→ WORK REQUIRED
The records under this task must be duplicated exactly.

→ DATA EXTRACTS

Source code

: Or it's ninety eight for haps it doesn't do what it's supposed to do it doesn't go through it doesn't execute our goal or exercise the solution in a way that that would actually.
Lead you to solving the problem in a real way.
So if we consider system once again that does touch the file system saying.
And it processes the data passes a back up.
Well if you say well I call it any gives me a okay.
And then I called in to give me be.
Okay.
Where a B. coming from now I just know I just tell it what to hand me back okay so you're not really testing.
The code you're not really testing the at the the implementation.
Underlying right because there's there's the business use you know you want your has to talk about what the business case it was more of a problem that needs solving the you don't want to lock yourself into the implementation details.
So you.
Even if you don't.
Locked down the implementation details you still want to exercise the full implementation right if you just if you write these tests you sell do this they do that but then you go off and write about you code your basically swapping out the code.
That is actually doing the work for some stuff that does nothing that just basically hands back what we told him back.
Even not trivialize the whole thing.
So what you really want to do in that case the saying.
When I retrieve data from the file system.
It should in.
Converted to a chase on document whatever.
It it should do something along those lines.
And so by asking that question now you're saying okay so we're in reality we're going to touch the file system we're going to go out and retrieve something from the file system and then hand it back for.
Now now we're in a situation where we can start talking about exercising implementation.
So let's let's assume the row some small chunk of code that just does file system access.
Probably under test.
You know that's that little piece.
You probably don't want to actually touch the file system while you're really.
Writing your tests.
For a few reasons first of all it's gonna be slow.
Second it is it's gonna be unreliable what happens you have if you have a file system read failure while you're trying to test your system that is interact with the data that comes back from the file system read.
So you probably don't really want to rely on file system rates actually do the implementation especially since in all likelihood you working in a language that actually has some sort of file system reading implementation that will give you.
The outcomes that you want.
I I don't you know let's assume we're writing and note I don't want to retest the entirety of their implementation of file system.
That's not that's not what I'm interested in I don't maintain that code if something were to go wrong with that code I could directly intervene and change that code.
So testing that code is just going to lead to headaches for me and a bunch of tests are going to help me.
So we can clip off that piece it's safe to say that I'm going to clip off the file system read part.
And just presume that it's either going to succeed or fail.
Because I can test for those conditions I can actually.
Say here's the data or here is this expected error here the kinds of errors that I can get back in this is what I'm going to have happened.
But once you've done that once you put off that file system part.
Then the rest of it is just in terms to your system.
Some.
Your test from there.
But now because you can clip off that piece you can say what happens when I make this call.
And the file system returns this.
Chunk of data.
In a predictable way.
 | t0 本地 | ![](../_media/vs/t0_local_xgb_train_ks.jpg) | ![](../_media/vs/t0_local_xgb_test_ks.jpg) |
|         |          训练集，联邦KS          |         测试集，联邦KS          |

→ TASK RESULT
Source code

: Or it's ninety eight for haps it doesn't do what it's supposed to do it doesn't go through it doesn't execute our goal or exercise the solution in a way that that would actually.
Lead you to solving the problem in a real way.
So if we consider system once again that does touch the file system saying.
And it processes the data passes a back up.
Well if you say well I call it any gives me a okay.
And then I called in to give me be.
Okay.
Where a B. coming from now I just know I just tell it what to hand me back okay so you're not really testing.
The code you're not really testing the at the the implementation.
Underlying right because there's there's the business use you know you want your has to talk about what the business case it was more of a problem that needs solving the you don't want to lock yourself into the implementation details.
So you.
Even if you don't.
Locked down the implementation details you still want to exercise the full implementation right if you just if you write these tests you sell do this they do that but then you go off and write about you code your basically swapping out the code.
That is actually doing the work for some stuff that does nothing that just basically hands back what we told him back.
Even not trivialize the whole thing.
So what you really want to do in that case the saying.
When I retrieve data from the file system.
It should in.
Converted to a chase on document whatever.
It it should do something along those lines.
And so by asking that question now you're saying okay so we're in reality we're going to touch the file system we're going to go out and retrieve something from the file system and then hand it back for.
Now now we're in a situation where we can start talking about exercising implementation.
So let's let's assume the row some small chunk of code that just does file system access.
Probably under test.
You know that's that little piece.
You probably don't want to actually touch the file system while you're really.
Writing your tests.
For a few reasons first of all it's gonna be slow.
Second it is it's gonna be unreliable what happens you have if you have a file system read failure while you're trying to test your system that is interact with the data that comes back from the file system read.
So you probably don't really want to rely on file system rates actually do the implementation especially since in all likelihood you working in a language that actually has some sort of file system reading implementation that will give you.
The outcomes that you want.
I I don't you know let's assume we're writing and note I don't want to retest the entirety of their implementation of file system.
That's not that's not what I'm interested in I don't maintain that code if something were to go wrong with that code I could directly intervene and change that code.
So testing that code is just going to lead to headaches for me and a bunch of tests are going to help me.
So we can clip off that piece it's safe to say that I'm going to clip off the file system read part.
And just presume that it's either going to succeed or fail.
Because I can test for those conditions I can actually.
Say here's the data or here is this expected error here the kinds of errors that I can get back in this is what I'm going to have happened.
But once you've done that once you put off that file system part.
Then the rest of it is just in terms to your system.
Some.
Your test from there.
But now because you can clip off that piece you can say what happens when I make this call.
And the file system returns this.
Chunk of data.
In a predictable way.
 | t0 本地 | ![](../_media/vs/t0_local_xgb_train_ks.jpg) | ![](../_media/vs/t0_local_xgb_test_ks.jpg) |
|         |          训练集，联邦KS          |         测试集，联邦KS          |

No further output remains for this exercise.